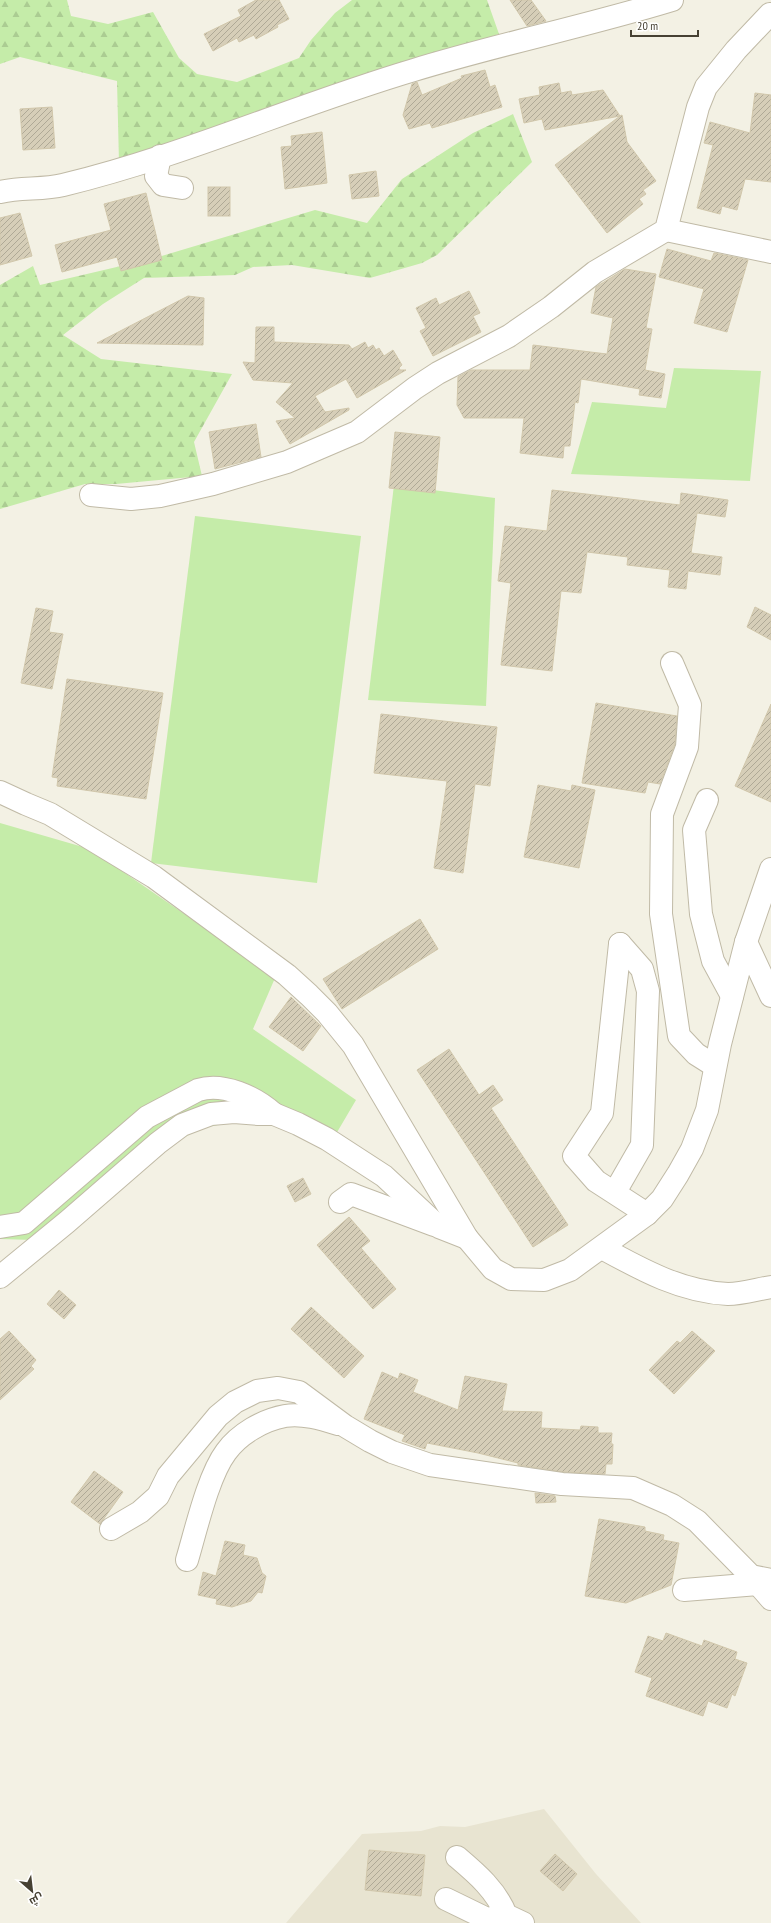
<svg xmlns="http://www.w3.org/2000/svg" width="771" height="1923" font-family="'PT Sans Narrow',Cairo,sans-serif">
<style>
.residential{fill:#e8e4d1}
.grass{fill:#c5eca9}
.forest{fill:url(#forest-firs)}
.building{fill:url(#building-hatch);stroke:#d1c7ab}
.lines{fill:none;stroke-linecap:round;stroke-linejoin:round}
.minor-casing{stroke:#c0baa6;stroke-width:24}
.minor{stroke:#fff;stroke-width:22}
</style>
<defs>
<pattern id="forest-firs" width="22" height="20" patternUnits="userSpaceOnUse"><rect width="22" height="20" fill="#c5eca9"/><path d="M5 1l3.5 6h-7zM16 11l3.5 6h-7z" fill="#abcc92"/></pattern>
<pattern id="building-hatch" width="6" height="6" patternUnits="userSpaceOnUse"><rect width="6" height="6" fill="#d6ceb8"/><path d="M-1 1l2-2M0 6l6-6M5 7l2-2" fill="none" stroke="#afa996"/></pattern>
</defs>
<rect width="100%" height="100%" fill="#f3f1e4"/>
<path class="residential" d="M 544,1809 L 596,1874 L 641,1923 L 286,1923 L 362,1834 L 421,1831 L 440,1826 L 465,1827 Z"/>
<g class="grass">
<path d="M 674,368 L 761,371 L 750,481 L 571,474 L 592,402 L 666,408 Z"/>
<path d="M 394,485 L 495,498 L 486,706 L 368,700 Z"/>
<path d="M 195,516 L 361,536 L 317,883 L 151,863 Z"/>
<path d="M 0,823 L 90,849 L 231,946 L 275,978 L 253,1029 L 356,1100 L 326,1151 L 280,1114 L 201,1128 L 185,1137 L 33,1240 L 0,1239 Z"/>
</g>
<g class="forest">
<path d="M 0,0 L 67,0 L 71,16 L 108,24 L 153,12 L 179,58 L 197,74 L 237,82 L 299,58 L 311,40 L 335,13 L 352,0 L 487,0 L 499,34 L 119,163 L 117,81 L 20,57 L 0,64 Z"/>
<path d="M 513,114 L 532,162 L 437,255 L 422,263 L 370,278 L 292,265 L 253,267 L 235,275 L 144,278 L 103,304 L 63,335 L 101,359 L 232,374 L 194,442 L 202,476 L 116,484 L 85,484 L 0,509 L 0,285 L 33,266 L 40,285 L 155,258 L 315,210 L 367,223 L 402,179 L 473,133 Z"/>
</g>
<g class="building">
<path d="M 256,0 L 279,0 L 289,19 L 277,25 L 278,27 L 256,39 L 254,35 L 239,42 L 237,38 L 213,51 L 204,34 L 241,16 L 238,10 Z"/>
<path d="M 510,0 L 531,0 L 546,21 L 527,26 Z"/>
<path d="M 485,70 L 490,87 L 495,85 L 502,107 L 432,128 L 430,123 L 409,129 L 403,115 L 412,84 L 417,82 L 422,95 L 462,78 L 461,76 Z"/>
<path d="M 559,83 L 561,93 L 571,91 L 572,95 L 603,90 L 620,116 L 622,115 L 627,142 L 656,181 L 643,190 L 646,194 L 639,199 L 643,204 L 607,233 L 555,165 L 620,116 L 545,130 L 542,119 L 524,123 L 519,99 L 540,95 L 539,87 Z"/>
<path d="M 755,93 L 771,95 L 771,182 L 745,179 L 737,210 L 722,206 L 720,214 L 697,208 L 713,145 L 704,143 L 710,122 L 750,133 Z"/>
<path d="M 52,107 L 55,148 L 23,150 L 20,109 Z"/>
<path d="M 322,132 L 327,183 L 285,189 L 281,147 L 292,146 L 291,136 Z"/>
<path d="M 376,171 L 379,196 L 352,199 L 349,175 Z"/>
<rect x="208" y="187" width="22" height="29"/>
<path d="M 146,193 L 162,260 L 121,271 L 117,257 L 62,272 L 55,245 L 111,230 L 104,204 Z"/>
<path d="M 20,213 L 32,256 L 0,265 L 0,218 Z"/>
<path d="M 667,249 L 711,261 L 714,253 L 748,260 L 727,332 L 694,323 L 704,289 L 659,277 Z"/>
<path d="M 625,269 L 656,274 L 646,328 L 652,329 L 645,370 L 665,374 L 661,398 L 639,395 L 640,389 L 581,379 L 578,403 L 575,402 L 570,446 L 564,446 L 563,458 L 520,453 L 524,418 L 464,418 L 457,405 L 458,377 L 471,370 L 530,370 L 533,345 L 607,354 L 613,318 L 591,313 L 596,287 Z"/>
<path d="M 469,291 L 480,313 L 473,316 L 481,332 L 433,356 L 420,331 L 426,328 L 416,308 L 436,298 L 439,305 Z"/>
<path d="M 188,296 L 204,298 L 203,345 L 97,343 Z"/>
<path d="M 256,327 L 274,327 L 274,342 L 349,345 L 352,349 L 365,342 L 368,348 L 373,345 L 376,350 L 379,348 L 384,356 L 393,350 L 402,365 L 399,368 L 400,370 L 406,370 L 357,398 L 346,379 L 315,396 L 325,412 L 349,408 L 349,410 L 290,444 L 276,421 L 295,418 L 276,402 L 293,383 L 253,380 L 243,362 L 255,363 Z"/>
<path d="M 256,424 L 261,457 L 215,469 L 209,432 Z"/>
<path d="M 395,432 L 440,437 L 435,493 L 389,488 Z"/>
<path d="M 552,490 L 680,505 L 681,493 L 728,500 L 725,517 L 697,513 L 691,553 L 722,557 L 720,575 L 688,571 L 686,589 L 668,587 L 670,570 L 627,565 L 628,557 L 587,552 L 581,593 L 561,591 L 552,671 L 501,665 L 511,583 L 498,581 L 505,526 L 547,531 Z"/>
<path d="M 755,607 L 771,615 L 771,640 L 747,627 Z"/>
<path d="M 36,608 L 53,611 L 49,632 L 63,634 L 52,689 L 21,683 Z"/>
<path d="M 67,679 L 163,693 L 146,799 L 57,786 L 58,778 L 52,777 Z"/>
<path d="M 596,703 L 677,716 L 675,744 L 660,784 L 648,782 L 645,793 L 582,783 Z"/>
<path d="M 771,704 L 771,802 L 735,786 Z"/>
<path d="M 381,714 L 497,727 L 490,786 L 475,784 L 463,873 L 434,868 L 447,781 L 374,773 Z"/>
<path d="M 538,785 L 571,791 L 572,785 L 595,790 L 579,868 L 524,857 Z"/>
<path d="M 420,919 L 438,949 L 342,1009 L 323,979 Z"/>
<path d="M 291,997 L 321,1026 L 303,1051 L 269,1027 Z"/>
<path d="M 449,1049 L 479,1095 L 493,1085 L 503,1100 L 491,1108 L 568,1225 L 533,1247 L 417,1070 Z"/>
<path d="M 303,1178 L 311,1194 L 295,1202 L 287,1186 Z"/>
<path d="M 349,1217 L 370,1241 L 361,1248 L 396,1289 L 373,1309 L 317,1245 Z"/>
<path d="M 59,1290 L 76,1305 L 64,1319 L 47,1304 Z"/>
<path d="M 311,1307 L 364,1356 L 344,1378 L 291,1329 Z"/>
<path d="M 9,1331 L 36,1360 L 31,1366 L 34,1369 L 0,1400 L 0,1339 Z"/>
<path d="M 692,1331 L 715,1351 L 674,1394 L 649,1370 L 677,1341 L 680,1343 Z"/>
<path d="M 382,1372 L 398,1379 L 400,1373 L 418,1380 L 413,1392 L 458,1410 L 465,1376 L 507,1384 L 502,1411 L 542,1412 L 541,1428 L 580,1430 L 581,1426 L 598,1427 L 598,1433 L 612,1433 L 611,1444 L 613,1444 L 612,1464 L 606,1464 L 605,1474 L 563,1472 L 518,1465 L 518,1463 L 478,1453 L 427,1443 L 425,1449 L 402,1441 L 405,1435 L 364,1419 Z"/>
<path d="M 94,1471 L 123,1492 L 100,1524 L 71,1502 Z"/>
<path d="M 535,1493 L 555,1496 L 556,1502 L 536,1503 Z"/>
<path d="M 599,1519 L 645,1527 L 645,1531 L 664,1535 L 663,1540 L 679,1543 L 671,1585 L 626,1603 L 585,1596 Z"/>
<path d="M 225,1541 L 245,1545 L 243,1555 L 257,1558 L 262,1573 L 266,1576 L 262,1593 L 258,1592 L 251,1601 L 232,1607 L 216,1604 L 217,1599 L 198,1595 L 203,1572 L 216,1576 Z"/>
<path d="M 666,1633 L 702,1646 L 704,1640 L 737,1652 L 735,1659 L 747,1663 L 735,1696 L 732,1694 L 727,1708 L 708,1701 L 703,1716 L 646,1696 L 652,1678 L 635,1672 L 648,1636 L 663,1641 Z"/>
<path d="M 369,1850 L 425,1855 L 421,1896 L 365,1890 Z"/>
<path d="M 555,1854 L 577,1874 L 563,1891 L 540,1871 Z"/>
</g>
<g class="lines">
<defs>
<g id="minor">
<path d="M 160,156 L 156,176 L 163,185 L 182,188"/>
<path d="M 0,192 C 20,187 43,190 63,185 C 183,156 296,105 414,70 C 499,44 587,26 672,0"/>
<path d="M 666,230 L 771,252"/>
<path d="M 91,495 L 131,499 L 160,496 L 213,484 L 287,462 L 357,432 L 415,388 L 438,373 L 509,336 L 551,307 L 595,272 L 666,230 L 698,107 L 706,87 L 736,50 L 770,14"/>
<path d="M 672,663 L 690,705 L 687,747 L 662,814 L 661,914 L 679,1036 L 696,1054 L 715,1066"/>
<path d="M 0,792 L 26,804 L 50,814 L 154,877 L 287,975 L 309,995 L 327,1013 L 353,1045 L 467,1238 L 493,1269 L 511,1279 L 544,1280 L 570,1270 L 647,1214 L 662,1199 L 678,1174 L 692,1149 L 707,1110 L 720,1044 L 746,942 L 771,869"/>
<path d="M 707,800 L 694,830 L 701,914 L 713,961 L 732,996"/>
<path d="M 746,942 L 771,996"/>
<path d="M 620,944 L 602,1113 L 574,1156 L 596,1181 L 647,1214"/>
<path d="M 615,1192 L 642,1145 L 648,991 L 642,969 L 620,944"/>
<path d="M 340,1202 L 351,1194 L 434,1225"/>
<path d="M 0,1227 L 24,1223 L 147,1117 L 198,1090 C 223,1082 255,1097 274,1114"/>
<path d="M 602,1248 C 642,1270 682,1292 728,1294 C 742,1294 758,1289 771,1287"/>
<path d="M 0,1277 L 67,1222 L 158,1143 L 182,1125 L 211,1114 L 234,1112 L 258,1114 L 274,1114 L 298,1124 L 327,1139 L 384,1176 L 439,1227 L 467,1238"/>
<path d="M 111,1529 L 140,1512 L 158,1496 L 168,1476 L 218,1416 L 235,1402 L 257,1391 L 278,1388 L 299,1392 L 345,1426 L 370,1441 L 392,1452 L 430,1465 L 562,1484 L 633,1488 L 672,1505 L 697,1521 L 751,1576 L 771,1580"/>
<path d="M 187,1560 C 196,1530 208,1476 226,1452 C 239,1434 263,1420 285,1416 C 302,1413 322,1419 338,1424"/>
<path d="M 751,1576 L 771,1599"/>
<path d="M 684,1590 L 758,1584"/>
<path d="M 457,1857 C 477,1874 496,1890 506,1915 L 523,1923"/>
<path d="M 446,1899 L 487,1919 L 506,1915"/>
</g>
</defs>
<use href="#minor" class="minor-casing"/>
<use href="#minor" class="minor"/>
</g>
<g transform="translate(32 1891) rotate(152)" stroke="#ffffff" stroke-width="3" paint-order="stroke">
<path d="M0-3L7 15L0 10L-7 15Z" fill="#464133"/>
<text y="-6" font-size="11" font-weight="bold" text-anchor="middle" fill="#464133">ش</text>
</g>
<path d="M631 30v6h67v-6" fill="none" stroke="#464133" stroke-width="2"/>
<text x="637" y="30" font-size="12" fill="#464133" stroke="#ffffff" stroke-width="3" paint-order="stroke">20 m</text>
</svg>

++++++++++++++++++++

Using the entries above, return each line that includes the word "lines".

.lines{fill:none;stroke-linecap:round;stroke-linejoin:round}
<g class="lines">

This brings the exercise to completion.